En l'espèce, la société Igol a vendu des objets différents de ceux habituellement commercialisés et accordé des réductions de prix. Si la recherche d'un avantage fiscal paraît probable, échapper à l'application de l'article 238 de l'annexe II au CGI , il n'en demeure pas moins que la facturation permettait de collecter de la TVA. Or , toute dépense affectée à des opérations imposables ouvre droit à déduction (sixième directive-TVA, art. 17) et l'octroi de réduction de prix diminue l'assiette (sixième directive-TVA, art. 11 A § 3 b). Comment concilier le respect de ces deux textes lorsqu'ils se traduisent par la méconnaissance d'une simple exclusion interne du droit à déduction ? La clause de gel justifie peut-être l'article 238 susmentionné (sixième directive-TVA, art. 17 § 6 al. 2). Le doute est permis au regard de l'absence de réévaluation administrative du seuil de déductibilité des cadeaux depuis 1982 et de l'admission d'un seuil supérieur en faveur des présentoirs publicitaires. La France a vraisemblablement aggravé la situation des assujettis, ce que n'accepte pas la CJCE (CJCE, 14 juin 2001, aff. C-40/00, Commission des Communautés européennes c/ République française N° Lexbase : A6444ATT) ; lire E. Desmorieux, DF 2001, n° 39, comm. 861 ; Adde, Yolande Sérandour, Le droit à déduction de la TVA selon la Cour de justice des Communautés européennes : après les frais de représentation, le gazole, JCP, éd. E., 2001, 1998 ; CJCE, 19 septembre 2000, aff. C-177/99, Ampafrance SA c/ Directeur des services fiscaux de Maine-et-Loire (C-177/99) et Sanofi Synthelabo contre Directeur des services fiscaux du Val-de-Marne (C-181/99) N° Lexbase : A7225AH3 ; lire F. Deboissy, RTD com. 2001, p. 280, chr. ;  Adde, J. Turot, Attention, ne jamais recongeler un produit décongelé, DF 2000, p. 1404 ; instruction du 13 novembre 2000, BOI n° 3 D-2-00 N° Lexbase : X0350AA9).

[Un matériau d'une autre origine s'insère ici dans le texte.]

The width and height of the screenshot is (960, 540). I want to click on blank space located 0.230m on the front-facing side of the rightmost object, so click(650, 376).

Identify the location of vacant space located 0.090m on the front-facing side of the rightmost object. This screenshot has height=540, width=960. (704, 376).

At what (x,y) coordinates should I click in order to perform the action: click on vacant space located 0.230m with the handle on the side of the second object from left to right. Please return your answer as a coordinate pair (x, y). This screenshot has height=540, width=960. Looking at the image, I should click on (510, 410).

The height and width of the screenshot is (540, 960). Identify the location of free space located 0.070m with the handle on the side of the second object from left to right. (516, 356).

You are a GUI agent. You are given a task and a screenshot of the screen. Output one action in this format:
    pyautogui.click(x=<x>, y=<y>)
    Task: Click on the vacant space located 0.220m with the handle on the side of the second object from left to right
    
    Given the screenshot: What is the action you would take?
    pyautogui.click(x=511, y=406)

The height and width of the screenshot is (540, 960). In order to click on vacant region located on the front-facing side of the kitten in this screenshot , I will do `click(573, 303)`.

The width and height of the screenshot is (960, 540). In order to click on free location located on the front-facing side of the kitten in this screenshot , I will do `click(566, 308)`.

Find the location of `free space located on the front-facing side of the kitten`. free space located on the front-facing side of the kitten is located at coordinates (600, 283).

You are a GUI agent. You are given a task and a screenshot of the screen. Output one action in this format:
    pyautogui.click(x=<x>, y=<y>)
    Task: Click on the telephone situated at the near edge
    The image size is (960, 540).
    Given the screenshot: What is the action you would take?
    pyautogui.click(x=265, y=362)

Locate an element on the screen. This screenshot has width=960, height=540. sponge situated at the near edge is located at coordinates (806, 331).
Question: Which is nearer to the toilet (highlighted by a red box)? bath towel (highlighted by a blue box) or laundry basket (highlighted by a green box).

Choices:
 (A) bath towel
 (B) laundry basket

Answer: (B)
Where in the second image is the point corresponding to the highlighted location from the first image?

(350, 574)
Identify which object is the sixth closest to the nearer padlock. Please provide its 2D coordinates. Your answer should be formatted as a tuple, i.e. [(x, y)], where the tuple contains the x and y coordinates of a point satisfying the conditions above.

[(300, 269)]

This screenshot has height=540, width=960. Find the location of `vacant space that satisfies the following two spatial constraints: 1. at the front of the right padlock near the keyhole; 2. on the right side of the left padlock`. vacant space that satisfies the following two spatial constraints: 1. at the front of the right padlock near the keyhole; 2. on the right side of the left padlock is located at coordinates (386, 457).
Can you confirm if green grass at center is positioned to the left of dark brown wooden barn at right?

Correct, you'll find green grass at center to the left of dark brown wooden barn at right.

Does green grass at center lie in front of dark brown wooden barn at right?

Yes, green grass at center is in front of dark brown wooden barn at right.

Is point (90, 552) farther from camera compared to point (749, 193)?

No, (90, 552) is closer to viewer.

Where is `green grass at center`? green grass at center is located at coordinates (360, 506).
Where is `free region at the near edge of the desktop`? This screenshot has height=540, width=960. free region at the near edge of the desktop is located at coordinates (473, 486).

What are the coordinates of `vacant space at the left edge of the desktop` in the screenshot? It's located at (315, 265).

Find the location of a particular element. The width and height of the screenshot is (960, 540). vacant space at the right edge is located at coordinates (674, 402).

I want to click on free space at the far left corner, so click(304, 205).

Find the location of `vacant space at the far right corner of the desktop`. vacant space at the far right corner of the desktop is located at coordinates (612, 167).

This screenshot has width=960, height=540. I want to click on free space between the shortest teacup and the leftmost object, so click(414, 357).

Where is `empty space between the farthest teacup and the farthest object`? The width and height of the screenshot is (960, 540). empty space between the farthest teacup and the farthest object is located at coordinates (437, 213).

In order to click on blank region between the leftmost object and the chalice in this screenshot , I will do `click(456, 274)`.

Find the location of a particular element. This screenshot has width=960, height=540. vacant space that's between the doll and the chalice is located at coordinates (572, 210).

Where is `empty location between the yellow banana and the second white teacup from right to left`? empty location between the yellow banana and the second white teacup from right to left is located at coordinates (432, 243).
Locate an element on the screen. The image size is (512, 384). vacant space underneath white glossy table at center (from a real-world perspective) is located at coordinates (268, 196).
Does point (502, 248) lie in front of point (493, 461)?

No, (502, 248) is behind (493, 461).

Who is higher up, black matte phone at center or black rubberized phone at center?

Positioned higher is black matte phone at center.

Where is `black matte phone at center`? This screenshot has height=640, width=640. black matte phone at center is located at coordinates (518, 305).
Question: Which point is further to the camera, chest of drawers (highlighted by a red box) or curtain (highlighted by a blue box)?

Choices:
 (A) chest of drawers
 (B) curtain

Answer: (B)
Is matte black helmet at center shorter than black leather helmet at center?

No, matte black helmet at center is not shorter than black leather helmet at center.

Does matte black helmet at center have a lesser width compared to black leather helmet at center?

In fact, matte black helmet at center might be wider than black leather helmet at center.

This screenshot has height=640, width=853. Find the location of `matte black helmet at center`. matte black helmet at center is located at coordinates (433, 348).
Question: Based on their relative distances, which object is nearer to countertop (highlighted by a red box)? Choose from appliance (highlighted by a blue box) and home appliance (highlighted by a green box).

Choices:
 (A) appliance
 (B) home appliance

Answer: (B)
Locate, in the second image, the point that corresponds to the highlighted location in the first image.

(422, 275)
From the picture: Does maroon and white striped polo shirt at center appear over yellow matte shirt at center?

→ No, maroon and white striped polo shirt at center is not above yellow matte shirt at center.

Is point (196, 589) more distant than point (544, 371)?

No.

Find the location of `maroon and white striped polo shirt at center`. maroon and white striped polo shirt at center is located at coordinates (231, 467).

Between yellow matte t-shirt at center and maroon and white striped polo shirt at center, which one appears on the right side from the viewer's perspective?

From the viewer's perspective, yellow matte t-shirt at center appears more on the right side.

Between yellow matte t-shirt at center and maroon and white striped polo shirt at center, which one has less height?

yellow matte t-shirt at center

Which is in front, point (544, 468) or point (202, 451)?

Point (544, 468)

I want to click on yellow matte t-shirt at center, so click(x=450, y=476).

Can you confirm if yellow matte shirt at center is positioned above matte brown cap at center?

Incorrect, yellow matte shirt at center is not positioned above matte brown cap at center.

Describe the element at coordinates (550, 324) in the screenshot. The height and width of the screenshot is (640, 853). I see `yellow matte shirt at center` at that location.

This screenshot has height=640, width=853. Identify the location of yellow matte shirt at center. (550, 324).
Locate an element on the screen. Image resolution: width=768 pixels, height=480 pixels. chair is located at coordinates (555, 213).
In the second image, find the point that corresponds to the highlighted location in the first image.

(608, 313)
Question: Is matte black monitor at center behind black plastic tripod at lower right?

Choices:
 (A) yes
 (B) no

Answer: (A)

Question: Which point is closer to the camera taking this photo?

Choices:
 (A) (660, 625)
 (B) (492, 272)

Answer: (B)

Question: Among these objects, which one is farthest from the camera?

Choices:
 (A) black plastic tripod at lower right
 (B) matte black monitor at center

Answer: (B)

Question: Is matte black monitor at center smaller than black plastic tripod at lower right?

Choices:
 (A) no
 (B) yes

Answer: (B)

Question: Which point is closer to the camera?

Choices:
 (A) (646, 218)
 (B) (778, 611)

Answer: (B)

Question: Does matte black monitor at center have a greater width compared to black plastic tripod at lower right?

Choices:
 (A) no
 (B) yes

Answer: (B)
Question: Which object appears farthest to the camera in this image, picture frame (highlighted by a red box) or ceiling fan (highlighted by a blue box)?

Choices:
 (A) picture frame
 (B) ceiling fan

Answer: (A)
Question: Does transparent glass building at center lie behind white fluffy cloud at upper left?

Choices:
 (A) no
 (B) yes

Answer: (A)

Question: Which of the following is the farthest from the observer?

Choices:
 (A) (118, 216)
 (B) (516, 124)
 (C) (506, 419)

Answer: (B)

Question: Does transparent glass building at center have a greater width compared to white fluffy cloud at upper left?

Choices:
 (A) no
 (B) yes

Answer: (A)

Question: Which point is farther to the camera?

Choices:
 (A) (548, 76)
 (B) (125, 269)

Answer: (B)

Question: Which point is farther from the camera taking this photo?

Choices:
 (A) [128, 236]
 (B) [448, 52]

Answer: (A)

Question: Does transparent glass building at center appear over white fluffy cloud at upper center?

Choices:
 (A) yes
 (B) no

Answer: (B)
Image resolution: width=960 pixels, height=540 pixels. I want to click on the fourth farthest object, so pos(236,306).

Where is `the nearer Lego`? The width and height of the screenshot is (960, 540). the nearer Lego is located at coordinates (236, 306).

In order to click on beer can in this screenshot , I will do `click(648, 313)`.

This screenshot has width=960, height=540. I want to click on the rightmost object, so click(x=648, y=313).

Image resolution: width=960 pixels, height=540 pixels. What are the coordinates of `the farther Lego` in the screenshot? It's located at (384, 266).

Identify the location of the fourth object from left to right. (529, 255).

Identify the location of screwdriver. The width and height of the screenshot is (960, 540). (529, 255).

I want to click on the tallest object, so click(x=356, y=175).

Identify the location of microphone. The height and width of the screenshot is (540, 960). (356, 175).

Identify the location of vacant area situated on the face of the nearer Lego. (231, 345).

A supposer que l'article 238 de l'annexe II au CGI, tel qu'interprété par notre administration fiscale soit conforme à la sixième directive-TVA, l'existence d'un choix soulève la question de savoir si la France a ou non présenté une demande spécifique à la Commission, dans les formes requises. En cas de réponse positive, il serait intéressant de connaître la position du juge communautaire à l'égard de la facturation de biens différents de ceux habituellement vendus mais susceptibles de favoriser le commerce. La liberté contractuelle doit-elle céder devant un seuil de déduction ? Si l'on ajoute que les prélèvements aux fins de cadeaux sont des livraisons à soi-même taxables, l'analyse se complique !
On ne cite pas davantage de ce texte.